Cemal Külünkoğlu 

1. Göklerde ve yerde olan her şey, Allah`ın sınırsız şanını yüceltir. Bütün otorite O`nundur ve bütün övgüler O`na mahsustur. O dilediğini yapmaya gücü yetendir.

2. Sizi yaratan O`dur. Öyle iken, kiminiz kâfirdir, kiminiz mü`min. Ve Allah her yaptığınızı hakkıyla görendir.

3. Gökleri ve yeri hak ve hikmete uygun olarak gerektiği gibi O yarattı. Size (birbirinin aynısı olmayan) şekil verdi ve şeklinizi de güzel yaptı. Dönüş yalnız O`nadır.

4. O, göklerde ve yerde olan her şeyi bilir. O, sakladıklarınızı da, açığa vurduklarınızı da bilmektedir. Allah, kalplerde olanı da hakkıyla bilendir.

5. Daha önce inkâr edip de inkârlarının cezasını tadanların haberi size gelmedi mi? Onlar için elem dolu bir azap vardır.

6. Çünkü onlara peygamberleri mucizelerle gelmişti de onlar “Bizi bir insan mı yola getirecek?” diyerek inkâr etmiş ve yüz çevirmişlerdi. Allah da (değil onların imanına), hiç bir şeye muhtaç olmadığını gösterdi. Allah her bakımdan sınırsız zengindir, övgüye lâyık olandır.

7. İnkârcılar, öldükten sonra bir daha diriltilmeyeceklerini iddia ettiler. De ki “Hayır, Rabbim hakkı için elbette diriltileceksiniz, sonra da yaptıklarınız size haber verilecektir. Bu, Allah`a göre çok kolaydır.”

8. “O halde Allah`a, O`nun Resulü`ne ve indirdiğimiz Nur`a (Kur`an`a) iman edin! Allah yaptıklarınızdan hakkıyla haberdar olandır.”

9. Toplanma gününde Allah sizi bir araya getirecektir. O gün, aldanışın ortaya çıkacağı gündür. Kim Allah`a inanır, makbul ve güzel işler yaparsa, Allah onun günahlarını siler ve devamlı kalmak üzere içinden ırmaklar akan cennetlere koyar. İşte en büyük kurtuluş ve saadet budur.

10. İnkâr eden ve âyetlerimizi yalanlayanlara gelince; işte onlar, içinde ebedî kalacakları cehennem halkıdırlar. O (cehennem), gidilecek ne kötü bir yerdir!

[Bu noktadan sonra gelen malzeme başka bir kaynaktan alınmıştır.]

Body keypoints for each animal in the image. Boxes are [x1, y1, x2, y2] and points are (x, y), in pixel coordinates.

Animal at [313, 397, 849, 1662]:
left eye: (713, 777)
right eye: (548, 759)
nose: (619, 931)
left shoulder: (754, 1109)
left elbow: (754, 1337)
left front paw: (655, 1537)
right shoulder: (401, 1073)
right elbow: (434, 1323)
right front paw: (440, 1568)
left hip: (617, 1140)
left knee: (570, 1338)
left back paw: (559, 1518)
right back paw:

11. Allah`ın izni olmaksızın hiçbir kötülük başa gelmez. Kim Allah`a inanırsa, (Allah) onun kalbini doğruya iletir. Allah, her şeyi hakkıyla bilendir.

12. Allah`a itaat edin, peygambere de itaat edin. Eğer yüz çevirip uzaklaşırsanız, bilin ki elçimizin görevi, yalnızca bu mesajı açık bir şekilde (size) iletmektir.

13. Allah O`dur ki, O`ndan başka ilah yoktur. İnananlar yalnız Allah`a dayanıp güvensinler!

14. Ey inananlar! Eşlerinizden ve çocuklarınızdan size düşman olabilecekler vardır. Onlardan sakının! Bununla beraber müsamaha eder, kusurlarına bakmaz, onları affederseniz bu da sizin için bir fazilettir. Çünkü Allah affedicidir ve merhameti bol olandır.

15. Mallarınız ve çocuklarınız ancak birer imtihandır. Allah katında ise büyük bir mükâfat vardır.

16. O halde, elinizden geldiği kadar Allah`a karşı sorumluluğunuzun bilincinde olun! Dinleyin ve itaat edin! Kendi iyiliğiniz için (Allah yolunda) karşılıksız harcamada bulunun! Kim nefsinin hırsından ve cimriliğinden kendini kurtarabilirse asıl kurtuluşa ve saadete erenler işte onlardır.

17. Eğer Allah`a güzel bir ödünç verecek olursanız (malınızı O`nun istediği istikamette harcarsanız), onu sizin için kat kat arttırır ve sizi bağışlar. Allah şükrü kabul edip çok ihsan eden fakat cezayı vermekte acele etmeyendir.

18. O, yaratılmışların kavrayış alanının ötesindeki şeyleri de, insanların duyguları ve akılları ile görüp gözleyebildiklerini de bilir (O`na hiçbir şey gizli kalmaz). O, mutlak galiptir, hüküm ve hikmet sahibidir.